Researchers from Fortinet first detected the campaign targeting Taiwan in January 2025 with different malware, Winos 4.0.
But by February, the threat actor pivoted to new malware families, expanding targeting efforts across Asia, Fortinet said Friday.
“Chinese speakers appear to be a primary focus, as several variants with Chinese names have been found on VirusTotal in the past month,” said Rachael Pei, a Fortinet threat researcher. Hackers’ most likely motivation, he said, is regional intelligence collection “with the malware lying dormant as it awaits further commands.”

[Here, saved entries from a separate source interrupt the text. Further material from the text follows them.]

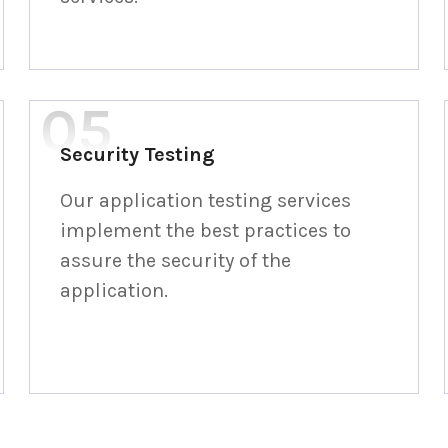
Security Testing
Our application testing services
implement the best practices to
assure the security of the
application.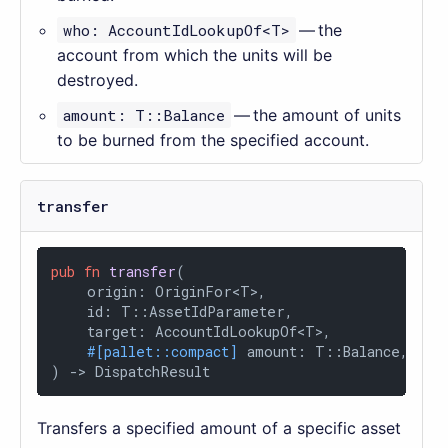
who: AccountIdLookupOf<T>
— the
account from which the units will be
destroyed.
amount: T::Balance
— the amount of units
to be burned from the specified account.
transfer
pub
fn
transfer
(

    origin: OriginFor<T>,

    id: T::AssetIdParameter,

    target: AccountIdLookupOf<T>,

#[pallet::compact]
 amount: T::Balance,

) 
->
 DispatchResult
Transfers a specified amount of a specific asset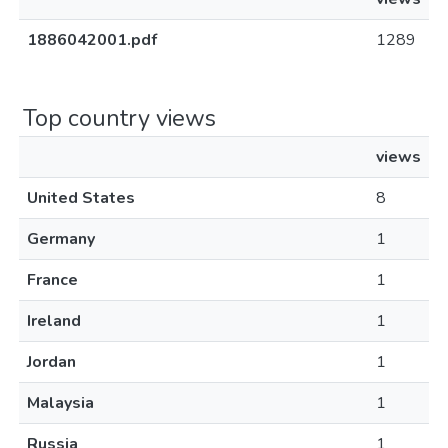
1886042001.pdf
1289
Top country views
views
United States
8
Germany
1
France
1
Ireland
1
Jordan
1
Malaysia
1
Russia
1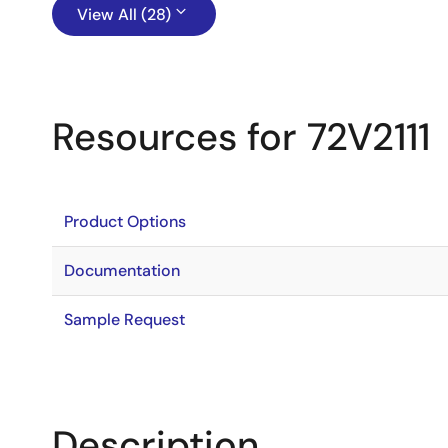
View All (28)
Resources for 72V2111
Product Options
Documentation
Sample Request
Description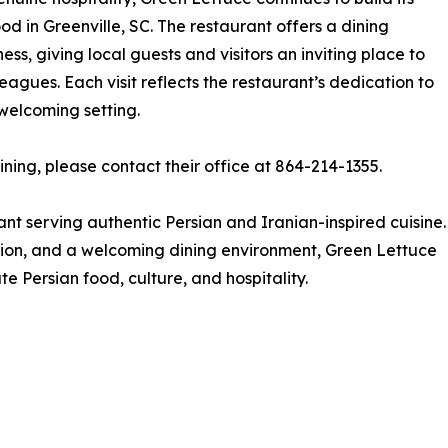
od in Greenville, SC. The restaurant offers a dining
ess, giving local guests and visitors an inviting place to
leagues. Each visit reflects the restaurant’s dedication to
 welcoming setting.
ning, please contact their office at 864-214-1355.
nt serving authentic Persian and Iranian-inspired cuisine.
ation, and a welcoming dining environment, Green Lettuce
e Persian food, culture, and hospitality.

Attackers have primarily relied on phishing emails containing infected PDFs that masquerade as correspondence from ministries of finance and other government agencies. These PDFs carried multiple embedded links – most hosted on Tencent Cloud – with unique account IDs that enabled analysts to connect multiple clusters of malicious files to the same actor.

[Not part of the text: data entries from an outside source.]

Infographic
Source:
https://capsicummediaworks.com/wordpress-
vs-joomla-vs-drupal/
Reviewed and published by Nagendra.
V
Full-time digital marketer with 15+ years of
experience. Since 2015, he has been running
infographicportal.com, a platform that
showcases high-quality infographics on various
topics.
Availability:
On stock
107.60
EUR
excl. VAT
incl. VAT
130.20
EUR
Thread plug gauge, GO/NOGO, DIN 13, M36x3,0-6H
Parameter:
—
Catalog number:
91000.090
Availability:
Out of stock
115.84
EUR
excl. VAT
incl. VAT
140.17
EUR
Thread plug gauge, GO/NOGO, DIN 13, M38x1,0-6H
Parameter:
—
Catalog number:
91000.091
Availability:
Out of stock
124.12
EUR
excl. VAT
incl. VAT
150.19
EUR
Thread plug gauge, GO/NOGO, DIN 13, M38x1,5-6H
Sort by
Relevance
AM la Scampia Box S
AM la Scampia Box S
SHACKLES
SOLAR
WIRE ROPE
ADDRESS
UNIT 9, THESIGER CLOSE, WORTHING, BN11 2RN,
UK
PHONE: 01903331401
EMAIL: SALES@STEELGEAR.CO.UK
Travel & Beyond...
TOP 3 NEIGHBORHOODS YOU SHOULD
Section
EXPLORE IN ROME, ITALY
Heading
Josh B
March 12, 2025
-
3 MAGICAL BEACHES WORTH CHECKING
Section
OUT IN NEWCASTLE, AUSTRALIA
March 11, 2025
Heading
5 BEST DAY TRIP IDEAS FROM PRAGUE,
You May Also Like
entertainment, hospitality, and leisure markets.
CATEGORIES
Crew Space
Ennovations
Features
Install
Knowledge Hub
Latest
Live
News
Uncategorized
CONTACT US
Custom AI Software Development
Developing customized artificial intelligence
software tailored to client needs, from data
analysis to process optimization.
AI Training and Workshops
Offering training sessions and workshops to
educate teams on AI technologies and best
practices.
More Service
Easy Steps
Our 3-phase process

Some later documents imitated government purchase orders, while others posed as tax regulation drafts. One notable file that appeared to target Taiwan redirected victims to a Japanese-language page, prompting a ZIP download. The archive contained an executable deploying HoldingHands – a deliberate multilingual strategy to deceive users in different countries.
Technical clues tied the Japanese and Taiwanese attacks together. Both shared a common command-and-control IP address 156.251.17.9 and used executables bearing legitimate digital signatures to evade detection.

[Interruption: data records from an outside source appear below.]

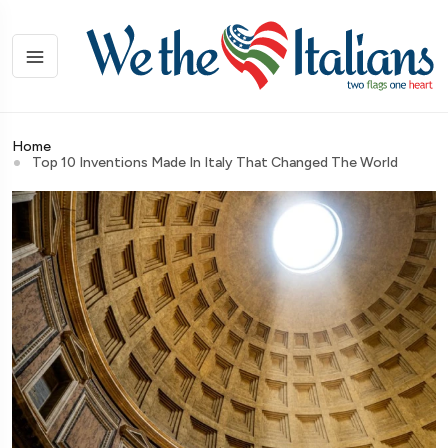
Home
Top 10 Inventions Made In Italy That Changed The World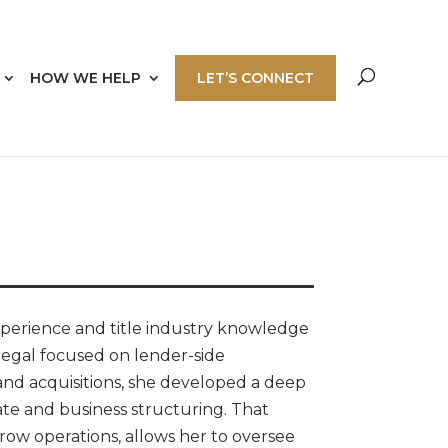
HOW WE HELP
LET’S CONNECT
perience and title industry knowledge
legal focused on lender-side
and acquisitions, she developed a deep
te and business structuring. That
row operations, allows her to oversee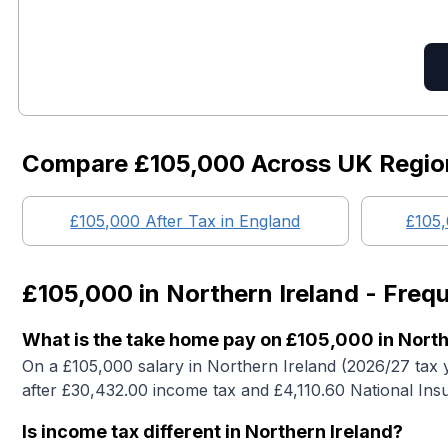
Compare
£105,000
Across UK Regio
£105,000
After Tax in England
£105
£105,000
in
Northern Ireland
- Frequ
What is the take home pay on £105,000 in North
On a £105,000 salary in Northern Ireland (2026/27 tax 
after £30,432.00 income tax and £4,110.60 National Ins
Is income tax different in Northern Ireland?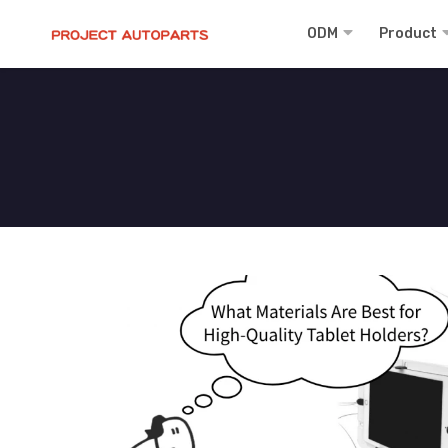
ODM
Product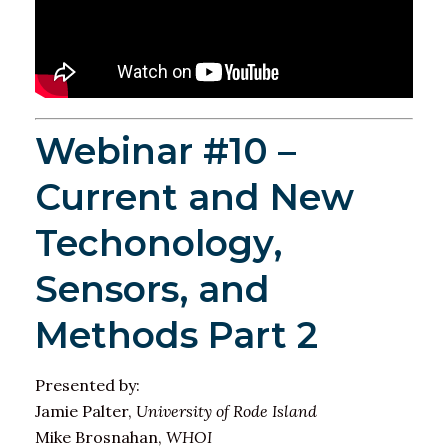
Webinar #10 –
Current and New
Techonology,
Sensors, and
Methods Part 2
Presented by:
Jamie Palter,
University of Rode Island
Mike Brosnahan,
WHOI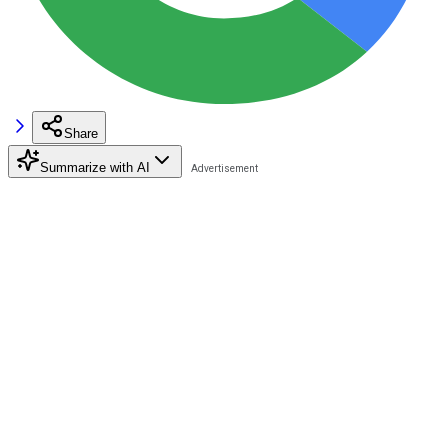
Share
Summarize with AI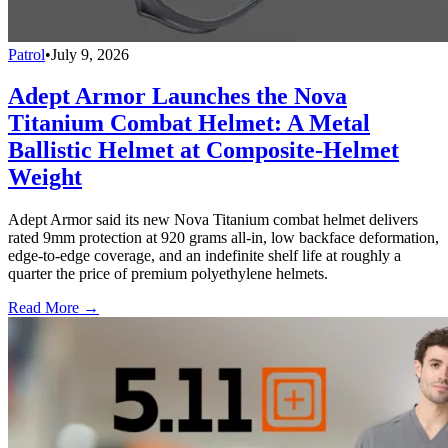
Patrol
•
July 9, 2026
Adept Armor Launches the Nova
Titanium Combat Helmet: A Metal
Ballistic Helmet at Composite-Helmet
Weight
Adept Armor said its new Nova Titanium combat helmet delivers
rated 9mm protection at 920 grams all-in, low backface deformation,
edge-to-edge coverage, and an indefinite shelf life at roughly a
quarter the price of premium polyethylene helmets.
Read More →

Analysts discovered that the same infrastructure was used in newer campaigns against Malaysia. The domain twczb.com, previously linked to Taiwan-targeted phishing, resolved to the same IP address used in Malaysia-based activity. In this wave, the attackers again relied on phishing pages but introduced a more complex multi-stage infection flow.
Unlike earlier versions that dropped executable files to disk, the latest HoldingHands variant employs Windows Task Scheduler to trigger subsequent attack stages. That makes detection harder, since the malware can execute indirectly through legitimate system processes and minimizes forensic traces and bypasses behavior-based security tools.
The malware chain begins with a malicious executable disguised as a “tax audit document,” which loads a tampered library named dokan2.dll. This file executes sw.dat, which sets up the environment, performs anti-virtual machine checks and attempts to escalate privileges by impersonating the Windows TrustedInstaller service.
The attackers also programmed the malware to identify and respond to installed antivirus software, terminating its activity if Kaspersky is found or dropping decoy DLLs when Norton or Avast is detected.
Once established, the attack chain uses a renamed system file, TimeBrokerClient.dll, to load encrypted shellcode and ultimately deploy the HoldingHands payload. The updated variant includes a new feature enabling attackers to change their command and control server’s IP address remotely through Windows registry entries, an adaptation that improves persistence and flexibility.
Researchers said that the payload maintains many core capabilities from earlier attacks, such as impersonating logged-in users and injecting malicious code into trusted processes like taskhostw.exe but now also has the introduction of indirect execution paths and dynamic infrastructure updates.